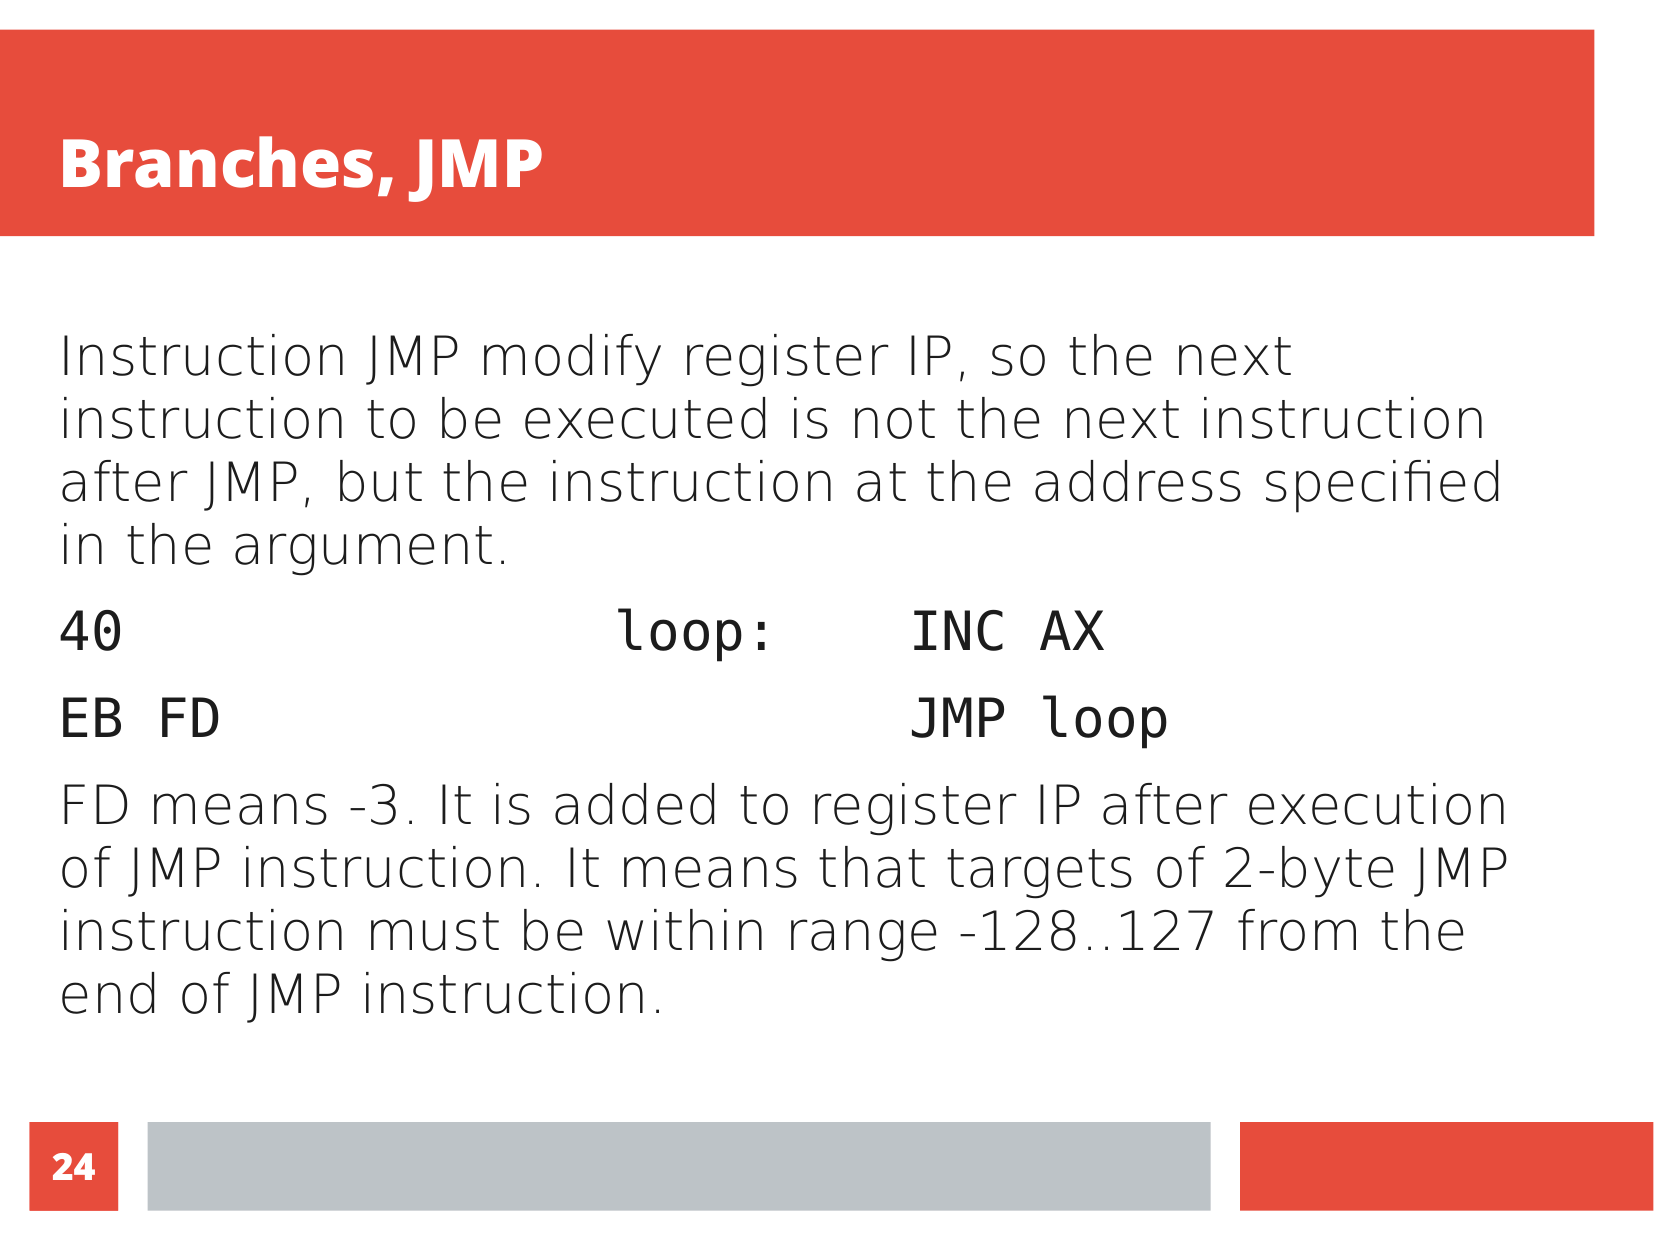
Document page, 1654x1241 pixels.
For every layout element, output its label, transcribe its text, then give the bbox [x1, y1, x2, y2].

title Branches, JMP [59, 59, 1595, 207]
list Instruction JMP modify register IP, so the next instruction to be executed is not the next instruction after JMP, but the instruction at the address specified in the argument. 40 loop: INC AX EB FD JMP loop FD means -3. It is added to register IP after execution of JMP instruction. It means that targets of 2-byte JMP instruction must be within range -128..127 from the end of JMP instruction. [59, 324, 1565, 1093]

——————

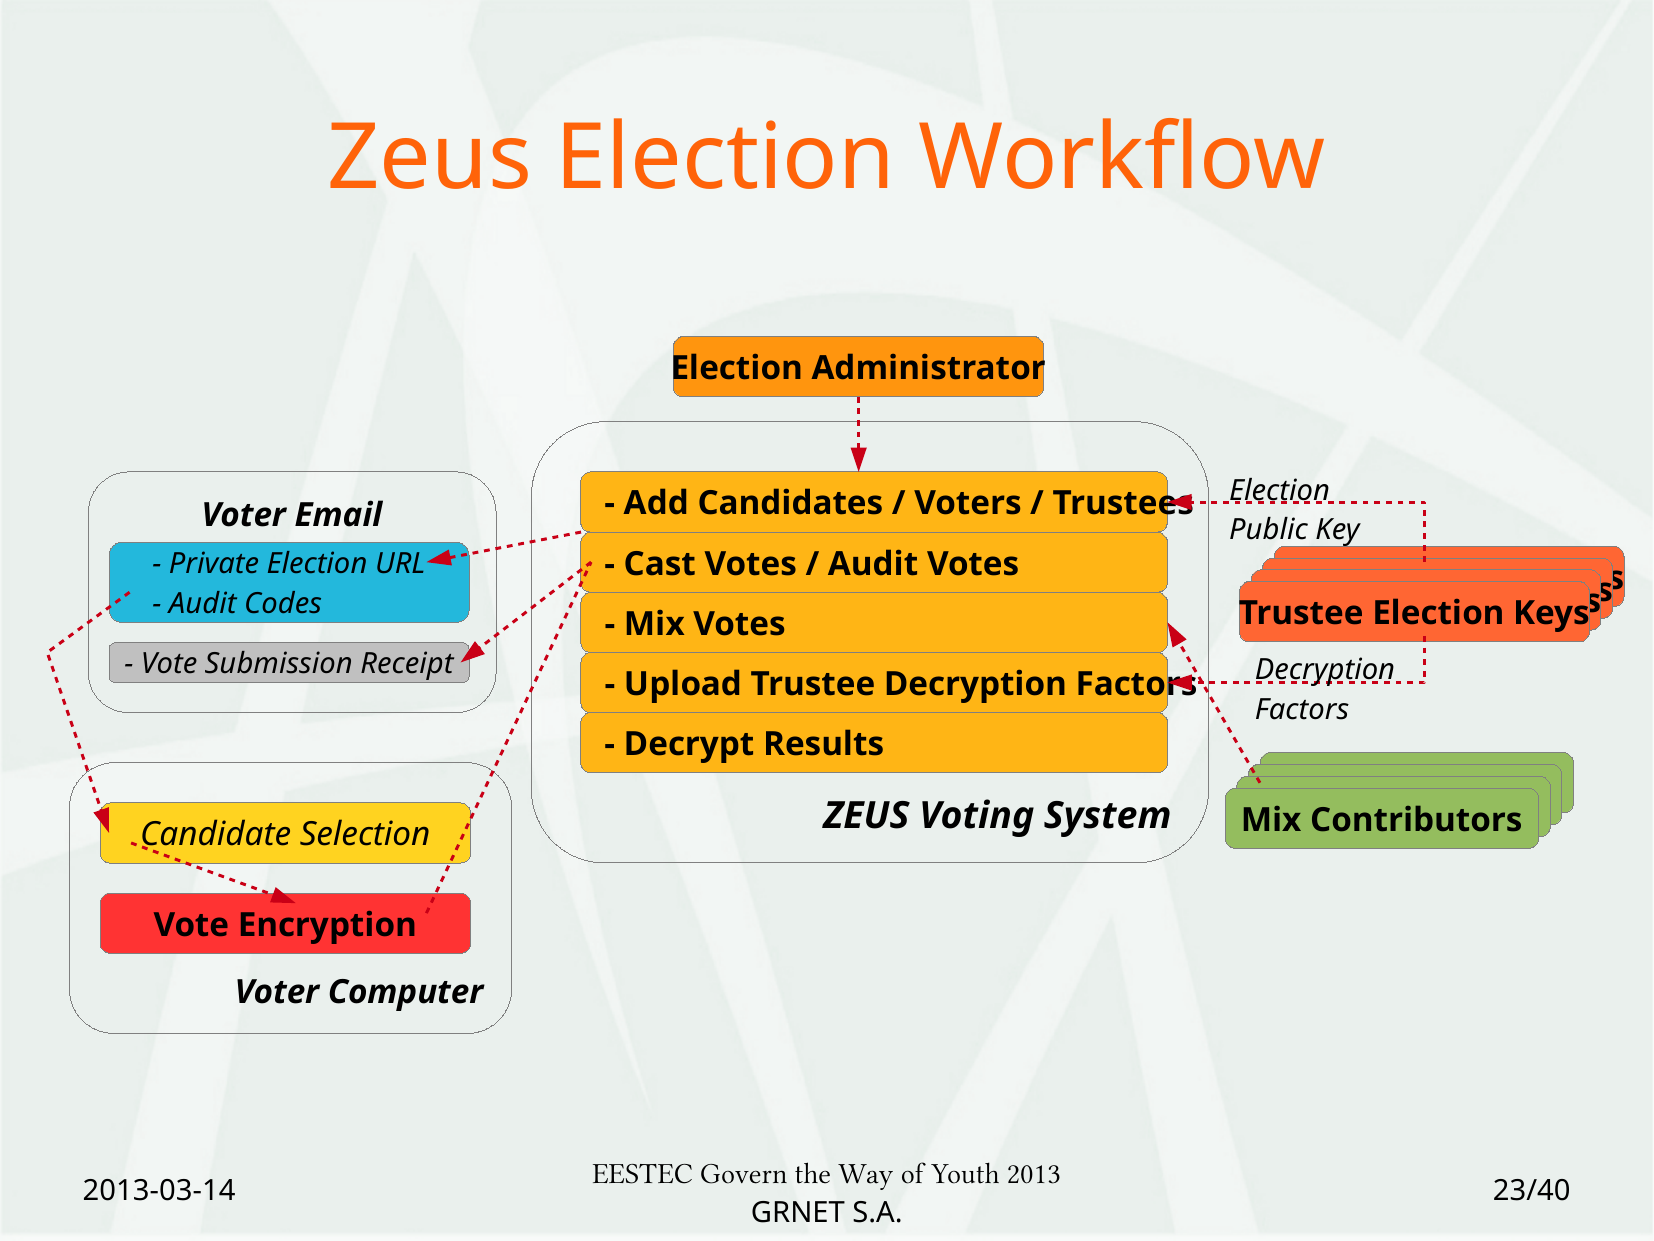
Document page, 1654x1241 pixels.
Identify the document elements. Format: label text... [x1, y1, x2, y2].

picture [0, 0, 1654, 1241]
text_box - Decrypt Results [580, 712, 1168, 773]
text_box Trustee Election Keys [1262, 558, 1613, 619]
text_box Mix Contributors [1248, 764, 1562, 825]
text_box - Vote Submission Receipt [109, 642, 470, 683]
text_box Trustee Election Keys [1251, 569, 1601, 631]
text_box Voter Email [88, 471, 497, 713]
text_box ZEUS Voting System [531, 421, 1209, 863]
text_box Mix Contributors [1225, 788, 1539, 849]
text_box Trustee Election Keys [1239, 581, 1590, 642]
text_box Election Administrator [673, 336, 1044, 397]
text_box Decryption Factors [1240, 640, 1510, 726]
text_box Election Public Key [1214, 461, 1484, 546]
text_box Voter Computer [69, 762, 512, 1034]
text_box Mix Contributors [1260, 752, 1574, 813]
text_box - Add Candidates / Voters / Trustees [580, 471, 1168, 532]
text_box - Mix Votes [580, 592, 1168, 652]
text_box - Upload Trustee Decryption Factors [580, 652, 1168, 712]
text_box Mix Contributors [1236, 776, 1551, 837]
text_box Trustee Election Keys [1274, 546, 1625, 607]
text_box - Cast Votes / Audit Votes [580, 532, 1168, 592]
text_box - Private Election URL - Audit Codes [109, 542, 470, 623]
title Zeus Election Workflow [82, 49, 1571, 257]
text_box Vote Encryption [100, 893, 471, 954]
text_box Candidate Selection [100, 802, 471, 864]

——————

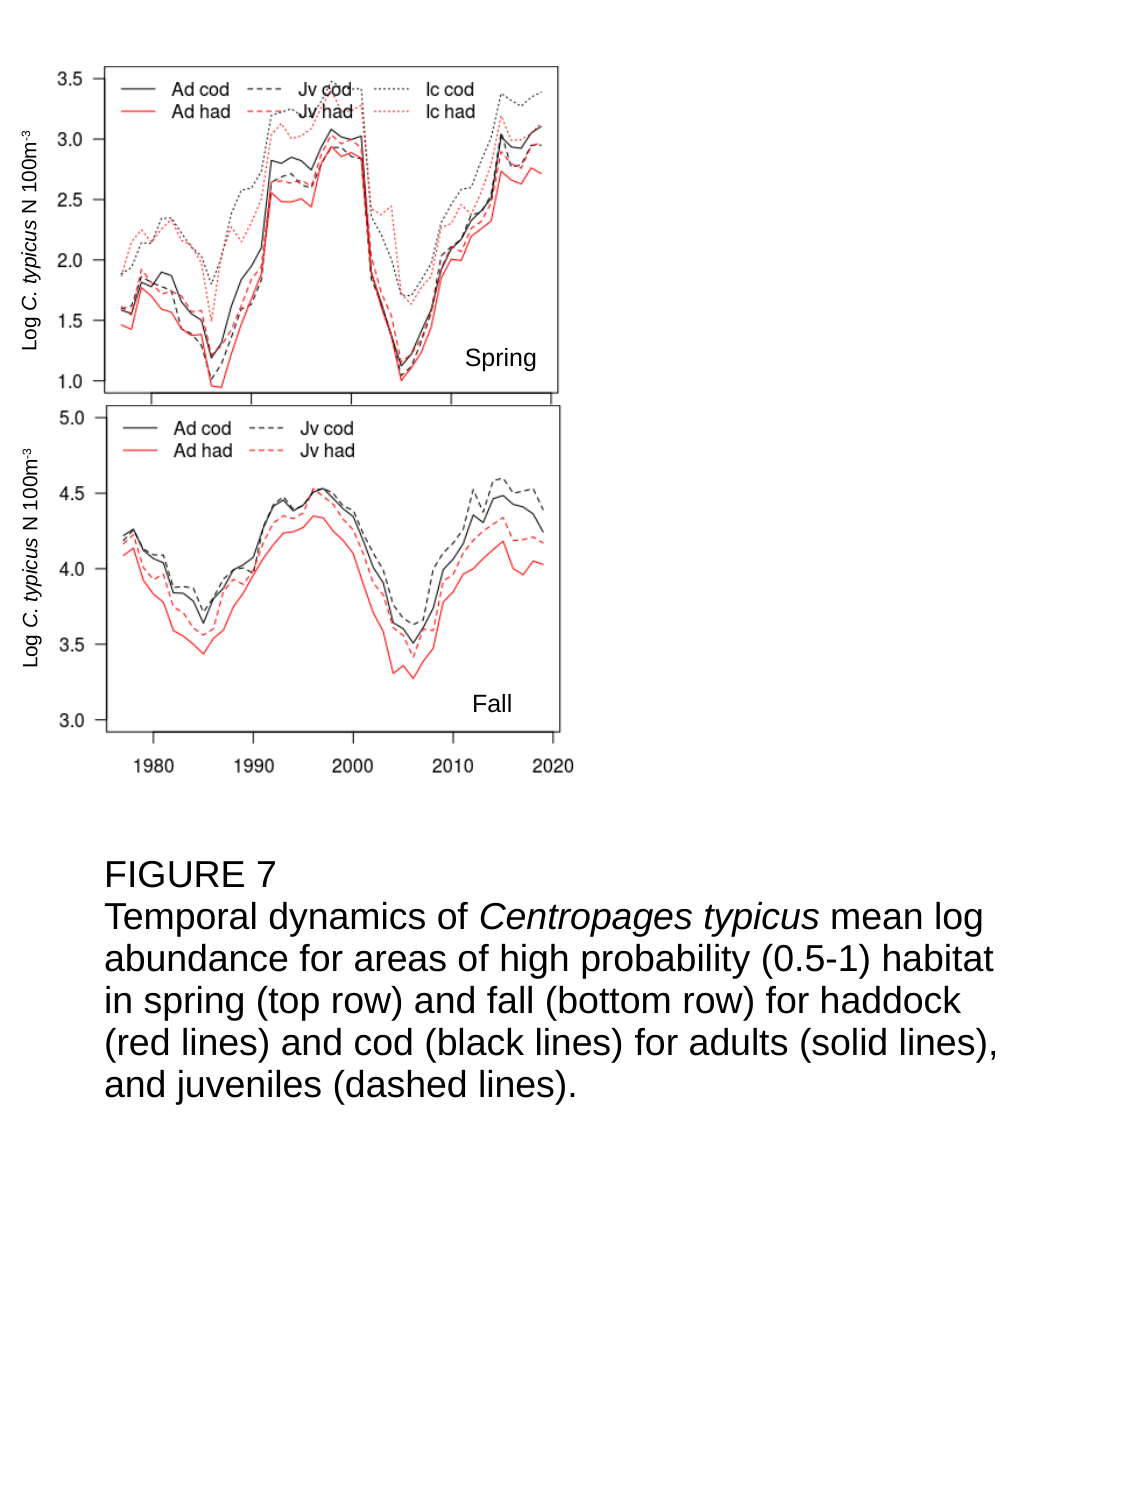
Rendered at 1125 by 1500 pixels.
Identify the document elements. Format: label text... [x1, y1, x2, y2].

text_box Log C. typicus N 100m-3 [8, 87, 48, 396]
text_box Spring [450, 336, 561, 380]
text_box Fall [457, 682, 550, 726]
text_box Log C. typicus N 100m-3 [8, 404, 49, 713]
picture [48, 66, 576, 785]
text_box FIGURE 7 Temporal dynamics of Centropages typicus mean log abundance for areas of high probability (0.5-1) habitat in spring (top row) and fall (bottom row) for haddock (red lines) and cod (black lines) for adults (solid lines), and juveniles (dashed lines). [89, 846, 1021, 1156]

——————

_Short task:_ Count the lines in the items above that contain the word "Votes". Reply with the number only.

_Final result:_ 2